The government backed down in the face of these criticisms and offered a traditional on-road assessment to anyone who failed.
Most recently, the drunk-driving crackdown was back in the news. More than a thousand motorists convicted under the program have won a partial reprieve.
According to law, drivers who commit an impaired driving offence can be forced to attend remedial classes and install ignition locks on their vehicles.
But supposedly these sanctions, which cost $2,600, are only to be applied if the motorist has an unsatisfactory driving record. In practice, it appears the penalties may have been imposed regardless of driving history.

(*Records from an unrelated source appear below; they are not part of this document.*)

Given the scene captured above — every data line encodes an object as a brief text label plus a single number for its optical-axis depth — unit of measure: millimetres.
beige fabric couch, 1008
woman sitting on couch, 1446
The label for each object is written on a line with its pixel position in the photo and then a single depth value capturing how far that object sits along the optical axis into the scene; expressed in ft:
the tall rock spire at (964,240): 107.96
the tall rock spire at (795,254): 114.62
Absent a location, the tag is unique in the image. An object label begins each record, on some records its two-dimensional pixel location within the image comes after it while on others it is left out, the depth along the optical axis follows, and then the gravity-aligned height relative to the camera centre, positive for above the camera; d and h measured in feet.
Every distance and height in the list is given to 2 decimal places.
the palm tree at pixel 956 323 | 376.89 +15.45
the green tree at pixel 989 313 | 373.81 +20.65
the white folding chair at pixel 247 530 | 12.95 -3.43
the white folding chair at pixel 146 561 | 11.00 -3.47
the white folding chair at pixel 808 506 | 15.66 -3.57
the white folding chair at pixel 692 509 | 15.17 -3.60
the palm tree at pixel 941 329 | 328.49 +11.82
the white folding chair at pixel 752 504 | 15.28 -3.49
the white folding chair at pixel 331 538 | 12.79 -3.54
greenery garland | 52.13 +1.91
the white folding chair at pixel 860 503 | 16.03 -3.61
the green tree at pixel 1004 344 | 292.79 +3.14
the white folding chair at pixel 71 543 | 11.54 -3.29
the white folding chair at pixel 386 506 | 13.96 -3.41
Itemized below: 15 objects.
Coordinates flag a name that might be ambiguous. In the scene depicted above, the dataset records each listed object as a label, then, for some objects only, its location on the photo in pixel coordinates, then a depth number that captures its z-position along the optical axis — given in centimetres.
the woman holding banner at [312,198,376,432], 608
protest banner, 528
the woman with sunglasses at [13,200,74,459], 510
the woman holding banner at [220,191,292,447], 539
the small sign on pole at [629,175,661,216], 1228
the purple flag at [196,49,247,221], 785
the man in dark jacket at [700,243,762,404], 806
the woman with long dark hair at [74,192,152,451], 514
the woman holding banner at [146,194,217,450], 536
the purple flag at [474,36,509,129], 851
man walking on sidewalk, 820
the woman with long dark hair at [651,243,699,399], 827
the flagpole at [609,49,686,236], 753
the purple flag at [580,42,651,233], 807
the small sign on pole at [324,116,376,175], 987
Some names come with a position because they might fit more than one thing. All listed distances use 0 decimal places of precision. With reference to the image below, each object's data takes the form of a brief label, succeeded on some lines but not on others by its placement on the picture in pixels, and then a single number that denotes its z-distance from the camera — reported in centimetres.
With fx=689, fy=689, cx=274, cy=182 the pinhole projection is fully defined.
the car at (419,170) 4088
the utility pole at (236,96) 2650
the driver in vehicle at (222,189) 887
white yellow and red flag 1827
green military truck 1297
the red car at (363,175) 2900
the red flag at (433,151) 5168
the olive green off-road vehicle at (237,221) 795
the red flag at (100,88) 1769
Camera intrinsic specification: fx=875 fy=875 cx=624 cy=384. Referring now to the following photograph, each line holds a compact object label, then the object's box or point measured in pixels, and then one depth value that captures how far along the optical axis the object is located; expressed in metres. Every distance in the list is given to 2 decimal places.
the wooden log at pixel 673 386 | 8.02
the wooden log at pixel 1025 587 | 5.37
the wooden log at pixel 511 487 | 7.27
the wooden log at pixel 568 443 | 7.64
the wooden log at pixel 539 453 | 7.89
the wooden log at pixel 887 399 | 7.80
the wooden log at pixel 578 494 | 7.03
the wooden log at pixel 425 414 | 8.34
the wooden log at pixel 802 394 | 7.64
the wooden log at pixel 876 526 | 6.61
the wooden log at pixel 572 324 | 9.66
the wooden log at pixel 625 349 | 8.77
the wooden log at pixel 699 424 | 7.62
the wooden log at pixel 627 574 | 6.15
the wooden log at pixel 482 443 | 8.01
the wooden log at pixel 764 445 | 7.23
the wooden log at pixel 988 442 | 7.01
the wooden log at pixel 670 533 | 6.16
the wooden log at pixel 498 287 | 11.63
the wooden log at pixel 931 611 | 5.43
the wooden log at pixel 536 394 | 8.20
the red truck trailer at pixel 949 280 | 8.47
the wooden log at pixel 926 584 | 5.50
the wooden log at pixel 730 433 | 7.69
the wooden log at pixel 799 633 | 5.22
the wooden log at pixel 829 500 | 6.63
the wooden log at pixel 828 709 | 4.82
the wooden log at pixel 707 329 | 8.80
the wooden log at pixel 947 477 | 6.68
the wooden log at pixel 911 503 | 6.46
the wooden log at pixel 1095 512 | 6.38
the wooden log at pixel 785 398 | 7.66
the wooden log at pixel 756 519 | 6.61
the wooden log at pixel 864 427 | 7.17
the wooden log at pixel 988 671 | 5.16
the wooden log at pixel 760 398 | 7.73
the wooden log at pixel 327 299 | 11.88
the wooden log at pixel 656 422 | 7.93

Viewed broadly, these controversies have two things in common. They display an element of zeal that exceeds good judgment.
The government was advised well in advance about the constitutional risks and chose to ignore the warnings. And the way senior citizens have been treated was shoddy at best.
Second, these controversies all originated in an agency called the Office of the Superintendent of Motor Vehicles. This agency is the ruling authority that governs drivers. It helped draft the drunk driving legislation, and plays a role in enforcement. It also runs the DriveABLE program.
Between suspensions issued by a police officer, and those ordered by the Superintendent after review, 70,000 licenses are yanked each year and fines that can reach several thousand dollars are levied. Those are not small numbers. Penalties like these can match the sentences handed down in criminal courts. Yet there are few of the checks and balances we expect in a court of law.
To start with, the agency is not an arm’s-length tribunal. It is a branch of the government bureaucracy, which means it is neither independent or impartial.
And although an appeal process exists, its value is questionable. Under the new drunk-driving laws, vehicles can be impounded immediately if motorists fail a breathalyzer test. Driver’s licences can also be suspended at the roadside.
Yes, those decisions are reviewable. But even if the motorist wins, the damage is already done.
The impound fee may be returned, but there is no recompense for the loss of the vehicle or licence. There is an important point of principle here: Instant justice is often impossible to remedy when it errs.
The agency justifies these measures by insisting that driving is a privilege, not a right. Quite true.
Yet for many, driving is no less important than other necessities of life. There are many circumstances where loss of a licence can have serious consequences.
The government was obliged to crack down on drunk driving. And no doubt there are some elderly motorists who don’t belong on the road.
But if that’s where we are headed, the adjudicative process also needs fixing. With tougher penalties should come stronger protections against heavy-handedness or bureaucratic indifference.
The best solution would be to transform the superintendent’s office into a properly constituted, independent tribunal. That would cost money, but perhaps no more than an endless series of lawsuits.